* **TRY IT**: Reproduce the listing that follows in full. Omit its images.

* **DATASET RECORDS**:
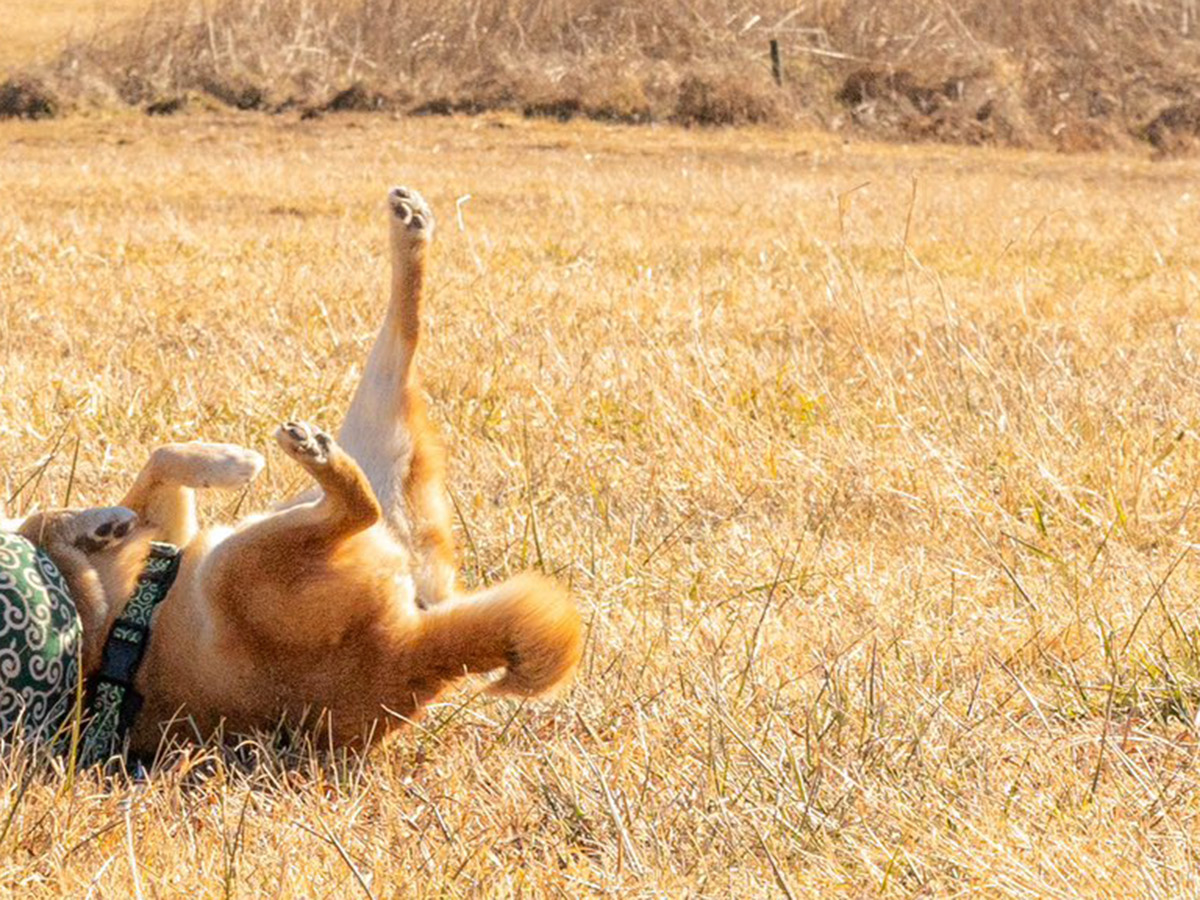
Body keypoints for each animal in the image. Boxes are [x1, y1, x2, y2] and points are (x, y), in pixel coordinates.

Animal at [0, 187, 580, 758]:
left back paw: (410, 227)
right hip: (246, 559)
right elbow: (51, 519)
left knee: (403, 341)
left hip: (345, 467)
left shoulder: (165, 523)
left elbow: (156, 460)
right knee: (359, 502)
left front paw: (223, 464)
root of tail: (406, 654)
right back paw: (319, 453)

* **EXPECTED ANSWER**:
Body keypoints for each animal in the image. Boxes are [x1, y1, x2, y2] and points are (x, y), in pixel coordinates.

Animal at [0, 187, 580, 758]:
left back paw: (410, 227)
right hip: (246, 559)
right elbow: (51, 519)
left knee: (403, 341)
left hip: (345, 467)
left shoulder: (165, 523)
left elbow: (156, 460)
right knee: (359, 502)
left front paw: (223, 464)
root of tail: (406, 654)
right back paw: (319, 453)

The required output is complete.